#### Required work:
Rename "phylum" to "division" in the lines running from the line with "scientific name: Silurus glanis" up to and including the end of the records, and give only those lines with nothing else altered.

____________

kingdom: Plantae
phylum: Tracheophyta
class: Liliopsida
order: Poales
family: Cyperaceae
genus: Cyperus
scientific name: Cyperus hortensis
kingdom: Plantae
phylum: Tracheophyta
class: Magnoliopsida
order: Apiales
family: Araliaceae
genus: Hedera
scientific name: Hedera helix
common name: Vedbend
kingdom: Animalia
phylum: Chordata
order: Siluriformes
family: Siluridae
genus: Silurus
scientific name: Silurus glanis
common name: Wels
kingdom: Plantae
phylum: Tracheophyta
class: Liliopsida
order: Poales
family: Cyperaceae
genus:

____________

#### The completed task:
scientific name: Silurus glanis
common name: Wels
kingdom: Plantae
division: Tracheophyta
class: Liliopsida
order: Poales
family: Cyperaceae
genus:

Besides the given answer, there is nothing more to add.